De niña, recuerdo que, además de las películas propias de mi edad me gustaban las que llamábamos entonces “películas de miedo” (para los más jóvenes, decir que nada que ver con lo que hoy se conoce como cine de terror). Este gusto era compartido con mi hermana mayor a quien yo iba a buscar a su trabajo con mis calcetines cortos y mi uniforme de las Ursulinas. Y ¡ale! A disfrutar y a sufrir.
Y años más tarde, ¡paradojas de la vida!, otra razón de tantas tardes pasadas viendo cine, era que aunque yo refunfuñara por no ir con mis amigas a bailar, cambiaba “El Florida” (eran los primeros 60) por el “Cine Capitol” y así estaba más controladita, pero “devorando” cine sin darme cuenta.
Antecedentes como éstos, o semejantes, propician que en la vida adulta podamos admirar la manera de narrar de La mejor juventud, que la convierte en una obra de arte, o emocionarnos cada vez que vemos, por ejemplo Cinema Paradiso, y conmovernos cuando sucede algo, intrascendente en apariencia, que de algún modo transforma la vida de un personaje. Recuerdo la maravillosa novela de Antonio Tabuchi, Sostiene Pereira, llevada al cine con el mismo título, y donde el personaje, de Marcelo Mastroiani, ese periodista gris del principio, triste, avejentado, que hace una negación y no quiere enterarse de lo que está pasando en su país, pasa a ser otra persona, la que vemos en esa escena final, que a la cámara enamora y que llena la pantalla. O por hablar de películas recientes, una que comenta Santiago Cardenal, Confidencias muy íntimas, donde un peculiar encuentro entre dos personajes va a modificar la vida de ambos.

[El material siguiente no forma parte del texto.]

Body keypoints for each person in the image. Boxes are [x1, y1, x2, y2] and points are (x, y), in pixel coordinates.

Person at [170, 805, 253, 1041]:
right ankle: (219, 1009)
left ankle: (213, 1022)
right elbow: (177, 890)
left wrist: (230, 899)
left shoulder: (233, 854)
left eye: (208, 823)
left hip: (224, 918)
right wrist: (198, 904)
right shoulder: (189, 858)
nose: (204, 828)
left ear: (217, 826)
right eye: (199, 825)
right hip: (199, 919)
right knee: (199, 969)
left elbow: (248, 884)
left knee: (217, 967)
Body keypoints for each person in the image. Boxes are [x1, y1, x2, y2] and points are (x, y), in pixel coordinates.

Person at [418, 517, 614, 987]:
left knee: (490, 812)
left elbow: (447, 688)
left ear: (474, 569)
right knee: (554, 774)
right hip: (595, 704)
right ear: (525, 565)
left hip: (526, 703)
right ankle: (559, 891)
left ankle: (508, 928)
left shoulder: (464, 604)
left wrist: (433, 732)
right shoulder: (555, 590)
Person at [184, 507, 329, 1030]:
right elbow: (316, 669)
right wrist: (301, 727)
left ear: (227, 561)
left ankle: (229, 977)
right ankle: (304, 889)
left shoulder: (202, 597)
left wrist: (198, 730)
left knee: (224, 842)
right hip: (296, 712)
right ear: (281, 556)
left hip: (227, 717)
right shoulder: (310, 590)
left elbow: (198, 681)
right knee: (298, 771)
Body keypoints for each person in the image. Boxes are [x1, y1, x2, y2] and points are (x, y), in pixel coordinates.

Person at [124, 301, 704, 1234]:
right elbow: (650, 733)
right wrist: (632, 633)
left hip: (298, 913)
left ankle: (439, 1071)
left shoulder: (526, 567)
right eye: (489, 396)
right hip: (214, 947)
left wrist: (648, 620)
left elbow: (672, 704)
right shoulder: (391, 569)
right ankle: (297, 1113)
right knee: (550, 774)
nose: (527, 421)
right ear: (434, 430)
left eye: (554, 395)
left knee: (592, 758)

Si bien estos recuerdos, que serán como los de otros muchos, tienen como decía el valor que puede aportar el ver la cuestión desde la óptica de los sentimientos y las emociones, ¿no merecería que buscáramos otra solución que la del derribo?
Carmen Peces
El Afilador. Febrero de 2005
Sí, es un dilema. Sigüenza no es solo la historia lejana, el siglo XX también es historia, hay muchas capas, todas enriquecedoras.
Muchas gracias, Carmen, por retrotraernos a aquellos momentos en los que Sigüenza entraba en el s. XXI y en un pequeño periódico se establecieron los debates ciudadanos más libres jamás producidos en Sigüenza. Personalmente, entonces abogaba por mantener el Capitol argumentando la falta de edificios muncipales para diversos usos. Siendo alcalde Francisco Domingo, se procedió a su consolidación, por parte de la Diputación creo recordar. Hoy he cambiado de parecer, qué seríamos si no evolucionáramos, y pienso en la linea de los que abogaron por su eliminación entonces. Este edificio brutalista, sin duda con ciertos méritos, impide la apreciación de la bella canonicidad de nuestro importante barrio postbarroco. Hoy, más meditado (y estudiado), entiendo perfectamente los argumentos que se dieron entonces. La memoria inmaterial de lo que vivimos de jóvenes allí sin duda habría que documentarla, pero una cosa es la memoria y otra el envoltorio. Lo dicho, Carmen, gracias por la mención.